Females are usually larger than males in this moth family. The number of generations per year varies according to species. Most species overwinter as caterpillars, then pupate in spring, either beneath the soil surface or in a cocoon on the surface. Like other butterflies and moths, females must lay their eggs on a suitable host plant, so the caterpillars can have the food they need. The caterpillars of a single species may look quite different at each instar (larval stage, between each molt).
Some species of prominent moths , when especially numerous, can be pests on certain types of trees or other host plants.
Mostly, these moths do not interest people, who are generally uninspired by the moths’ subtle colors, despite their extravagant patterns. Many people do not notice them in the first place. But if you like wrens, warblers, chickadees, and other songbirds, you should be glad there are caterpillars that feed them.

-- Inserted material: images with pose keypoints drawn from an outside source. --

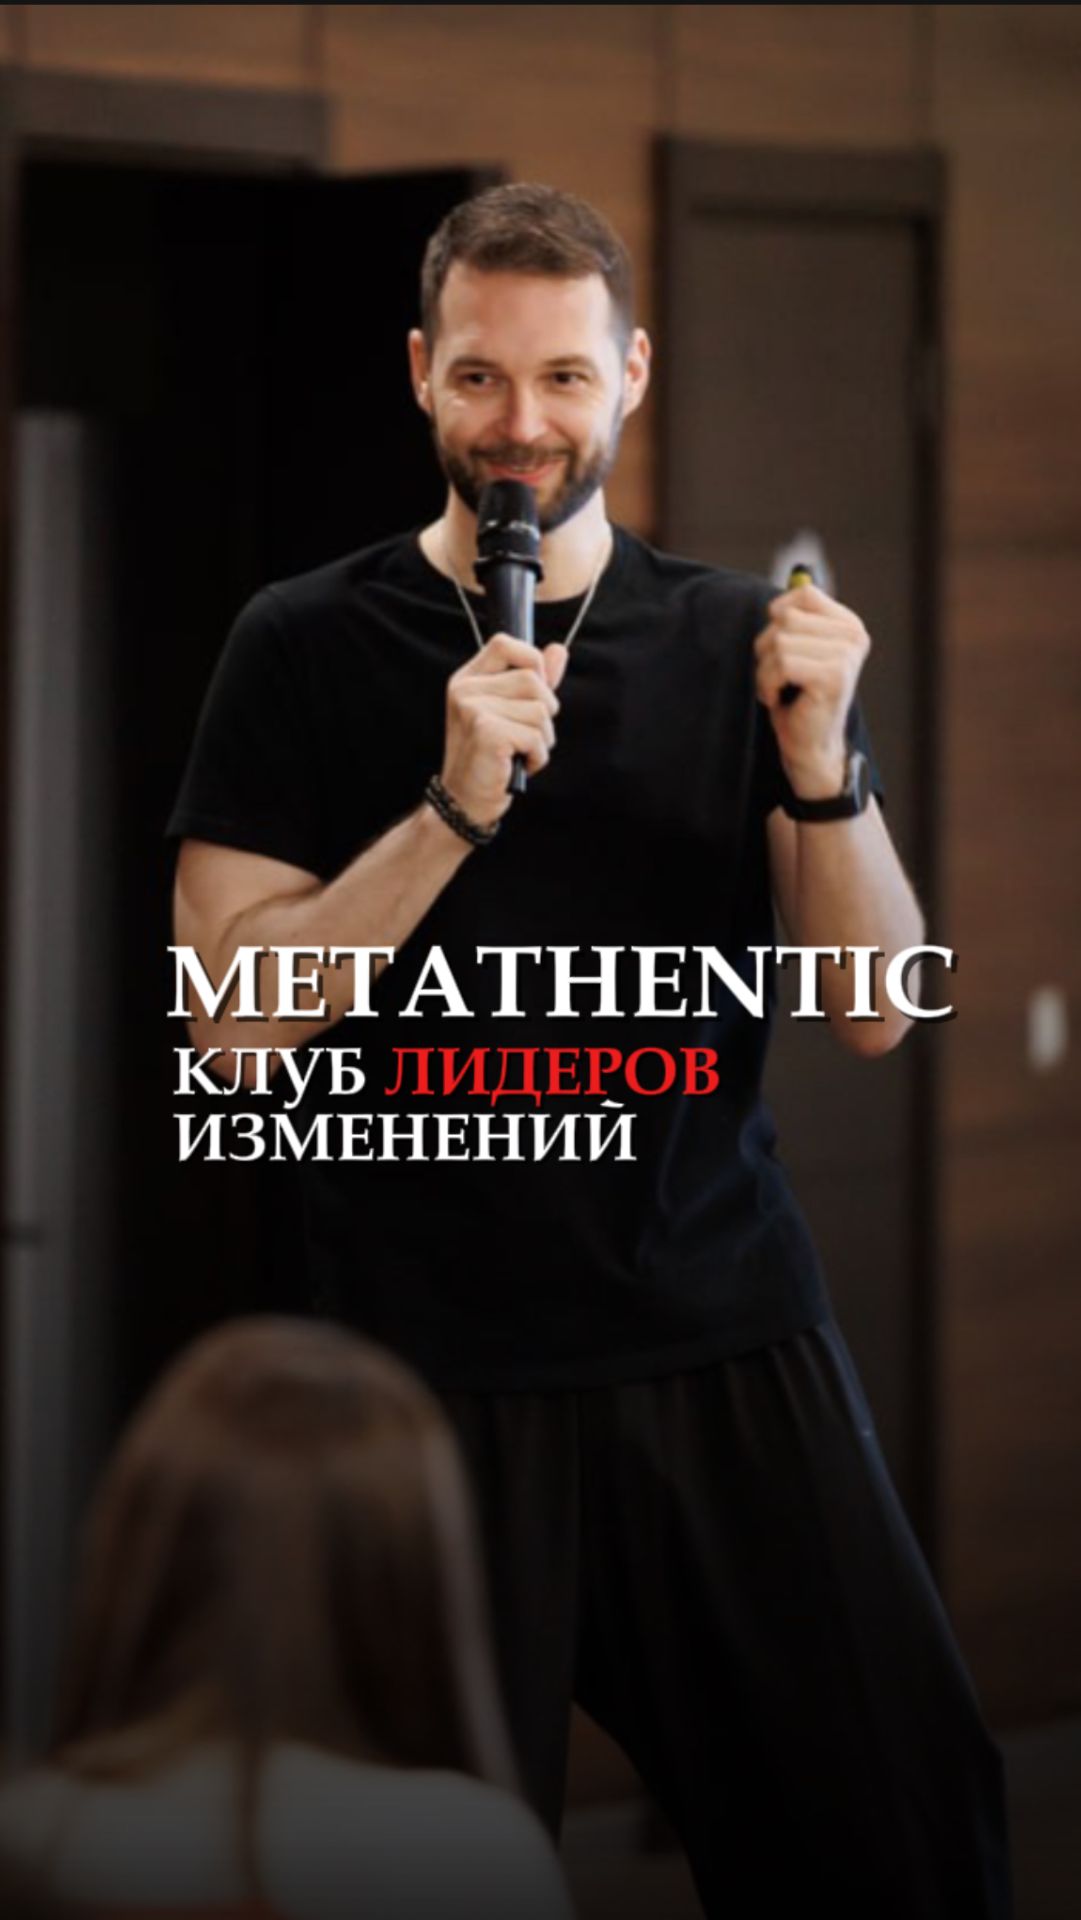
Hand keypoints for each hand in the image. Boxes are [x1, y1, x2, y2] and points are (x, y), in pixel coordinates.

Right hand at [441, 635, 567, 825]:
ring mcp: (473, 709)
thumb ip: (534, 679)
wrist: (465, 801)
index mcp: (468, 679)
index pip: (505, 643)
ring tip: (520, 753)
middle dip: (544, 712)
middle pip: (532, 679)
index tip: (534, 693)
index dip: (531, 662)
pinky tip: (519, 766)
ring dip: (542, 739)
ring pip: (540, 710)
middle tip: (525, 736)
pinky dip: (537, 757)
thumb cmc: (490, 758)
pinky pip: (536, 735)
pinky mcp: (486, 731)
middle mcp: (465, 689)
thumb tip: (559, 650)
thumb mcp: (511, 712)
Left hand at [754, 582, 870, 797]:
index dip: (778, 619)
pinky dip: (768, 684)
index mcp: (849, 625)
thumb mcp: (796, 650)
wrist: (810, 748)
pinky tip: (778, 700)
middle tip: (778, 678)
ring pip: (778, 641)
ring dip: (765, 670)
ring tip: (778, 690)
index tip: (783, 650)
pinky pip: (781, 663)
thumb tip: (797, 574)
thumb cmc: (797, 700)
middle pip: (784, 617)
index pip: (802, 594)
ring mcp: (846, 655)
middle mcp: (854, 636)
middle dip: (767, 649)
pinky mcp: (834, 675)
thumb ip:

Moths are food for many animals, and night-flying moths like these are favorite foods for bats. Most prominent moths have tympanal organs (which function like ears) that enable them to detect the sonar of hunting bats and take evasive measures to avoid being eaten. During the day when these moths rest on tree bark, lichens, or rocks, they are virtually invisible thanks to their camouflage colors and patterns.
The elaborate camouflage of prominent caterpillars reminds us that they are sought by visual predators such as birds. Wrens, vireos, warblers, and many other woodland birds spend their days in tree canopies, busily inspecting leaves for caterpillars.
The caterpillars of some prominent moth species can be serious pests of their host trees, especially in years when they are exceptionally abundant.